Would you print the records below word for word, without the pictures?

+===+

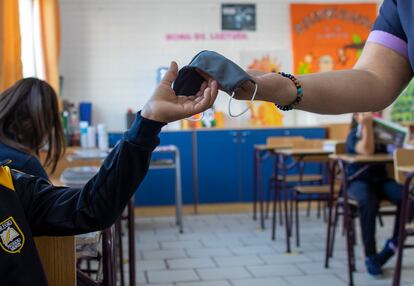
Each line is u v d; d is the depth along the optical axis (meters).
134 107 6.54
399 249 2.95
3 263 1.04
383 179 3.83
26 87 1.80
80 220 1.09
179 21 6.60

+===+

Finished task:
Each line is u v d; d is the depth along the optical axis (meters).
134 107 6.54
399 249 2.95
3 263 1.04
383 179 3.83
26 87 1.80
80 220 1.09
179 21 6.60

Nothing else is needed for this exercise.